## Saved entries
_____

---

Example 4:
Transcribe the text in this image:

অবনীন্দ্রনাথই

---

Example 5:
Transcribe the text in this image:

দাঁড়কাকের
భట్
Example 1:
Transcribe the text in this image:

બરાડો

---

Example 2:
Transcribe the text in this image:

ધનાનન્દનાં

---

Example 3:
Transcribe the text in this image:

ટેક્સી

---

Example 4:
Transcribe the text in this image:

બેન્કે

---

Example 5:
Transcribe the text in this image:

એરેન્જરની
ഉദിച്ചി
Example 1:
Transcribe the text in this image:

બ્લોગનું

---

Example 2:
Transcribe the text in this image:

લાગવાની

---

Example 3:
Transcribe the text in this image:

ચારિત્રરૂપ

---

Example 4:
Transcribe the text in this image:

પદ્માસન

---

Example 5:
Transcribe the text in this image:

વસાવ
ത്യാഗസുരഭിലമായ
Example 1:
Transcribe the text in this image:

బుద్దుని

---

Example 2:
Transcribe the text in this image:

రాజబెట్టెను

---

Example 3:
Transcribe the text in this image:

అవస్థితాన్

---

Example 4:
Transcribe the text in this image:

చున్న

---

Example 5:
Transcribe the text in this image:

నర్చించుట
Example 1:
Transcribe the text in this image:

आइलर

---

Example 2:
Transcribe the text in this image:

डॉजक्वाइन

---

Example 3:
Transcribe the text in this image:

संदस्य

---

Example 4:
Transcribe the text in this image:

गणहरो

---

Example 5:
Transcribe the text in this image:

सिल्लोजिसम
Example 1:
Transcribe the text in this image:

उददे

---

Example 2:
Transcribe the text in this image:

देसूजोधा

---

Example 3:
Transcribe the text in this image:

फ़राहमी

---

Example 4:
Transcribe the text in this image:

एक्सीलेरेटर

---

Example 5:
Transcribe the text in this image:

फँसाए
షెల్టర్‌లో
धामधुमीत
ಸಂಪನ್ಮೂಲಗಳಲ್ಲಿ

_____

## What to produce
Line by line, reproduce the data above exactly.

## Your response
---

Example 4:
Transcribe the text in this image:

অবনীন্দ্রনাথই

---

Example 5:
Transcribe the text in this image:

দাঁড়কাকের
భట్
Example 1:
Transcribe the text in this image:

બરાડો

---

Example 2:
Transcribe the text in this image:

ધનાનન્દનાં

---

Example 3:
Transcribe the text in this image:

ટેક્સી

---

Example 4:
Transcribe the text in this image:

બેન્કે

---

Example 5:
Transcribe the text in this image:

એરેન્જરની
ഉദിച്ചി
Example 1:
Transcribe the text in this image:

બ્લોગનું

---

Example 2:
Transcribe the text in this image:

લાગવાની

---

Example 3:
Transcribe the text in this image:

ચારિત્રરૂપ

---

Example 4:
Transcribe the text in this image:

પદ્માસન

---

Example 5:
Transcribe the text in this image:

વસાવ
ത്യാഗസുരഭിലമായ
Example 1:
Transcribe the text in this image:

బుద్దుని

---

Example 2:
Transcribe the text in this image:

రాజబెట్టెను

---

Example 3:
Transcribe the text in this image:

అవస్థితాన్

---

Example 4:
Transcribe the text in this image:

చున్న

---

Example 5:
Transcribe the text in this image:

నర్చించుట
Example 1:
Transcribe the text in this image:

आइलर

---

Example 2:
Transcribe the text in this image:

डॉजक्वाइन

---

Example 3:
Transcribe the text in this image:

संदस्य

---

Example 4:
Transcribe the text in this image:

गणहरो

---

Example 5:
Transcribe the text in this image:

सिल्लोजिसम
Example 1:
Transcribe the text in this image:

उददे

---

Example 2:
Transcribe the text in this image:

देसूजोधा

---

Example 3:
Transcribe the text in this image:

फ़राहमी

---

Example 4:
Transcribe the text in this image:

एक्सीलेरेटर

---

Example 5:
Transcribe the text in this image:

फँसाए
షెల్టర్‌లో
धामधुमीत
ಸಂಪನ್ಮೂಲಗಳಲ್ಲಿ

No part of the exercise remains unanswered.